Walaupun nilai saya zaman SMA hancur tapi alhamdulillah saya bisa lulus SMA, bahkan bisa kuliah S2 di The University of Sydney lho Pak. Nah, pengalaman saya selama di Sydney itu yang membuat saya gatel pengen komentar tentang pengelolaan kota. Di Sydney, tidak terlihat ada tumpukan sampah di sudut-sudut kota. Tidak ada orang bingung harus buang limbah rumah tangganya di mana, karena semua sudah diatur dengan baik oleh pemerintahnya. Kenapa sih ada orang yang buang sampah sembarangan? Ya karena dia bingung harus buang di mana. Jadi tidak sepenuhnya dia yang salah, pemerintah daerah juga harus membangun sistem manajemen sampah yang baik agar masyarakata tidak bingung. Seperti apakah sistem manajemen sampah yang modern itu?
Magelang ini kan kota kecil. Masyarakatnya baik-baik pula. Gampang lah untuk atur manajemen sampahnya. Setiap rumah diharuskan menyediakan 2 buah tempat sampah besar yang beroda dan tertutup. Tempat sampah ini berbeda warna dan kegunaan, satu untuk sampah organik dan satunya untuk sampah non organik (yang bisa didaur ulang).

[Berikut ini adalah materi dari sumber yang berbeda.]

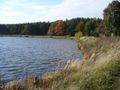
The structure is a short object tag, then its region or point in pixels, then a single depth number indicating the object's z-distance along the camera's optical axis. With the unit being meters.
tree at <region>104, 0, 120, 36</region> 21.54
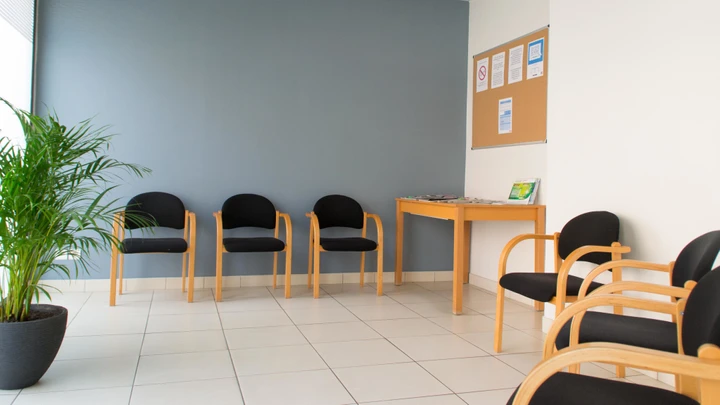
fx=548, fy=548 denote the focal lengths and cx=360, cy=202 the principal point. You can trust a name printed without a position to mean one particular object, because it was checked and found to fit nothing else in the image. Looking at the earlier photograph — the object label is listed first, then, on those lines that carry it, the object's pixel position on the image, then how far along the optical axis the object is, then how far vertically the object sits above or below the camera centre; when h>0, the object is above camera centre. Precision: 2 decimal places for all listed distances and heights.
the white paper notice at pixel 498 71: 4.61 +1.18
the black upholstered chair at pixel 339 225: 4.30 -0.18
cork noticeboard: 4.14 +0.96
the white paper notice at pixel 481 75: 4.88 +1.21
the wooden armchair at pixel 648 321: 1.81 -0.40
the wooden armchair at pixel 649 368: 1.10 -0.32
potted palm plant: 2.21 -0.16
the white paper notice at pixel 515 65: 4.38 +1.17
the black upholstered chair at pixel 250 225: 4.11 -0.18
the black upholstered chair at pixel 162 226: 3.86 -0.24
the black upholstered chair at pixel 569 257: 2.62 -0.24
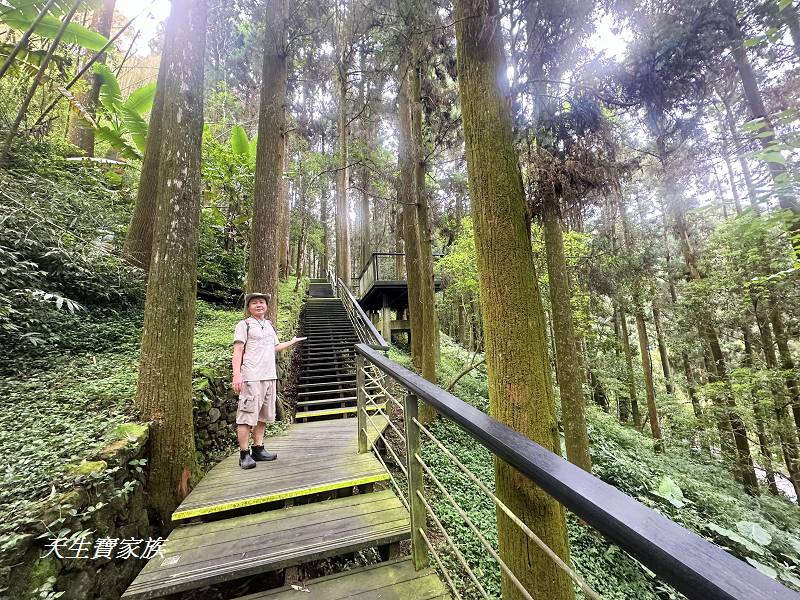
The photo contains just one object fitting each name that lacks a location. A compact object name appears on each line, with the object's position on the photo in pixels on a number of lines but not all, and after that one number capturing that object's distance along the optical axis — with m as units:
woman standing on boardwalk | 3.17
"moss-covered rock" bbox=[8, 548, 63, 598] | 1.61
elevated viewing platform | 11.12
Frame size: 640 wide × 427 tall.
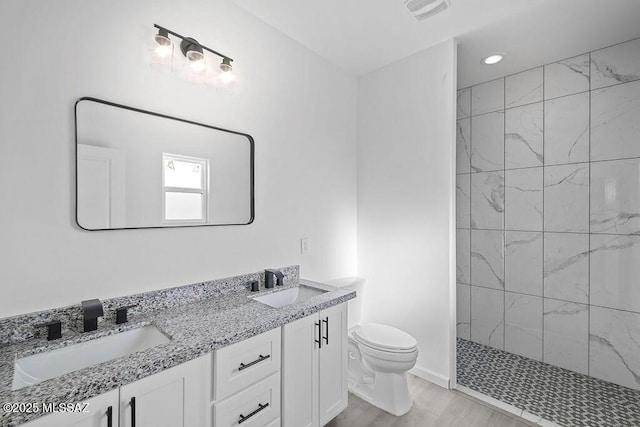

Tempat sampah baiknya disediakan oleh pemerintah kota supaya standar dan seragam. Masyarakat dapat membelinya di kelurahan. Bagi warga yang tidak mampu dapat diberikan subsidi atau cicilan jangka panjang agar tidak memberatkan. Buat jadwal pengambilan sampah yang berbeda bagi sampah organik dan non organik. Jadwal bisa menyesuaikan dengan kapasitas mobil sampah dan beban sampah yang harus ditanggung.
Misalnya untuk kelurahan A sampah organik diambil setiap hari B, sedangkan sampah non organik diambil setiap hari C. Pastikan semua warga kota paham akan hal ini. Pada hari yang ditentukan masyarakat harus membawa tempat sampahnya ke jalan yang dilewati oleh truk sampah di pagi hari. Sorenya harus dimasukkan lagi agar tidak mengganggu pemandangan.